## [TRECHO SELECIONADO]
※ ※ ※
Está faltando espanto!

Mario Sergio Cortella

Final do século 20! Profusão exuberante de tecnologia, patamares científicos inéditos, resultados econômicos estrondosos, produção magnífica de bens de consumo. Olhando só para as conquistas, tudo é superlativo!
Nos últimos 50 anos, tivemos mais desenvolvimento inventivo do que em toda a história anterior da humanidade; em outras palavras: aceitando a hipótese de que há aproximadamente 40 mil anos somos "homo sapiens sapiens", apenas nas 5 décadas mais recentes acumulamos mais estruturas de conhecimento e intervenção no mundo do que em todos os 39.950 anos anteriores.
A cada dia nos deparamos com novas invenções, novos produtos, novos modos de fazer e interpretar; em cada um desses dias, precisamos nos acostumar com as novidades, aprender a lidar com elas e, mais do que tudo, acabamos por nos submeter ao ritmo que elas impõem. De alguma maneira, essa overdose da novidade induz a uma certa insensibilização dos sentidos e dos sentimentos, de modo que se acaba por considerar todo esse redemoinho cotidiano como sendo corriqueiro e "normal".
Parece até que uma nova e tácita norma social despontou: fica proibido manifestar admiração exagerada ou rejeição camuflada à existência de produtos resultantes das robustas vitórias da racionalidade técnica e mercantil. Se, até há pouco, o pedantismo consumista se encarnava na posse de bens diferenciais ("Eu tenho isto e você não tem; então, sou melhor que você"), agora, mudou o foco. A superioridade daqueles que já têm de tudo expressa-se não mais na posse de um objeto, mas, antes, na simulação de que tal objeto é familiar e, mais ainda, de uso corriqueiro no dia-a-dia. Afinal, surpreender-se com a invenção de algo ("Você ainda não conhece?") seria indício de desatualização informativa; já a rejeição do uso ("Você ainda não utiliza?") sinalizaria arcaísmo mental e uma senil pré-modernidade.
Essa é uma imensa confusão entre o disponível e o supérfluo. Não é à toa que Eurípedes, o magistral tragediógrafo grego do século 5 a.C., vivendo num período de extensa abundância de recursos exclusivos para as elites (tal como hoje, entre nós), tenha perguntado: "O que é a abundância? Um nome, nada mais; ao sensato basta o necessário".
※ ※ ※
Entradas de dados
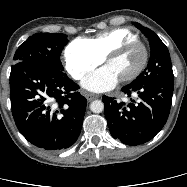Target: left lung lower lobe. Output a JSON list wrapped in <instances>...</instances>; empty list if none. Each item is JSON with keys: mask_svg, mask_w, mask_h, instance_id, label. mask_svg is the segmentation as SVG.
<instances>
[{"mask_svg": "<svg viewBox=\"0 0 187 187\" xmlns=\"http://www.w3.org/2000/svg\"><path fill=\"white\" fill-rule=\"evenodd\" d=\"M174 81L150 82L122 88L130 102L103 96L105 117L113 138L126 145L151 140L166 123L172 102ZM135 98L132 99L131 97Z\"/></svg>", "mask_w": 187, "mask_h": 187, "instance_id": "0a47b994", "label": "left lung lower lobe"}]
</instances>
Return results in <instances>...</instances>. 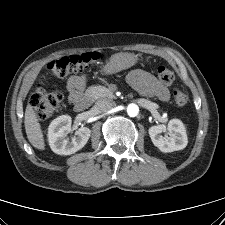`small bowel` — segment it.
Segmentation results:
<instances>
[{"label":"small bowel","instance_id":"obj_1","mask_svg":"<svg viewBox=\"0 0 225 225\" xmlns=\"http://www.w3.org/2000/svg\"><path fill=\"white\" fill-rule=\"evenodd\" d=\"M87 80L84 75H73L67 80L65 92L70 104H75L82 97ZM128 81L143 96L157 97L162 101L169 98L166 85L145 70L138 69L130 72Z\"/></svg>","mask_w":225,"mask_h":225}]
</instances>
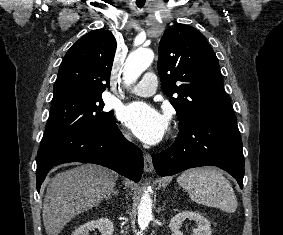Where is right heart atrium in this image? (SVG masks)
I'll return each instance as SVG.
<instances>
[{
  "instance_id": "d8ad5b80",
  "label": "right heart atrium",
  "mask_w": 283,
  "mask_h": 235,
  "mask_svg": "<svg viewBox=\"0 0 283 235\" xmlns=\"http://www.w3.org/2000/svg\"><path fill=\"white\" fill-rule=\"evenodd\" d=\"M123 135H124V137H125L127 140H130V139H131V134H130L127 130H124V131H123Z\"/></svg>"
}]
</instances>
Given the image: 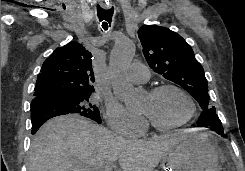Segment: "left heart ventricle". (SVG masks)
※ ※ ※
## [TAREFA OBRIGATÓRIA 1]
Segundo o texto sobre a falta de espanto, há aproximadamente quantos anos somos "homo sapiens sapiens"?
## [TAREFA OBRIGATÓRIA 2]
Enumere as conquistas do final do século 20 citadas no primeiro parágrafo do texto sobre a falta de espanto.
## [TAREFA OBRIGATÓRIA 3]
Dê continuidade ao texto sobre a falta de espanto a partir da última frase apresentada.

## [RESPOSTA ESCRITA 1]
Há aproximadamente 40 mil anos.

## [RESPOSTA ESCRITA 2]
- Profusão exuberante de tecnologia
- Patamares científicos inéditos
- Resultados econômicos estrondosos
- Produção magnífica de bens de consumo

## [RESPOSTA ESCRITA 3]
A sensatez de muitos está curvando-se ao tresloucado modismo "tecnólatra" que, como ponto de partida, incorpora procedimentos autoritários e imperativos (até fascistas), subordinando a liberdade de escolha a uma compulsão irrefletida. O pensador francês contemporâneo Roland Barthes, mais conhecido fora do mundo acadêmico por ter escrito "Fragmentos de um Discurso Amoroso" -e que, a propósito, produziu um ensaio demolidor de certezas chamado "O Sistema da Moda"-, alertou-nos para o fato de que "o fascismo não é impedir-nos de dizer, é obrigar-nos a dizer".
A questão não é, de forma alguma, abandonar a tecnologia e seus resultados positivos; isso seria uma estupidez. O que não se pode perder, porém, é a capacidade de ficar espantado; essa perda nos leva a achar tudo muito óbvio e rotineiro, impedindo a admiração, que conduz à reflexão criadora. É o famoso (e fundamental) "parar para pensar" e, claro, admirar.
É necessário não menosprezar a atitude inovadora daqueles que, como as crianças, ainda se admiram de que as coisas sejam como são, em vez de fingir que espantoso seria se não fossem assim...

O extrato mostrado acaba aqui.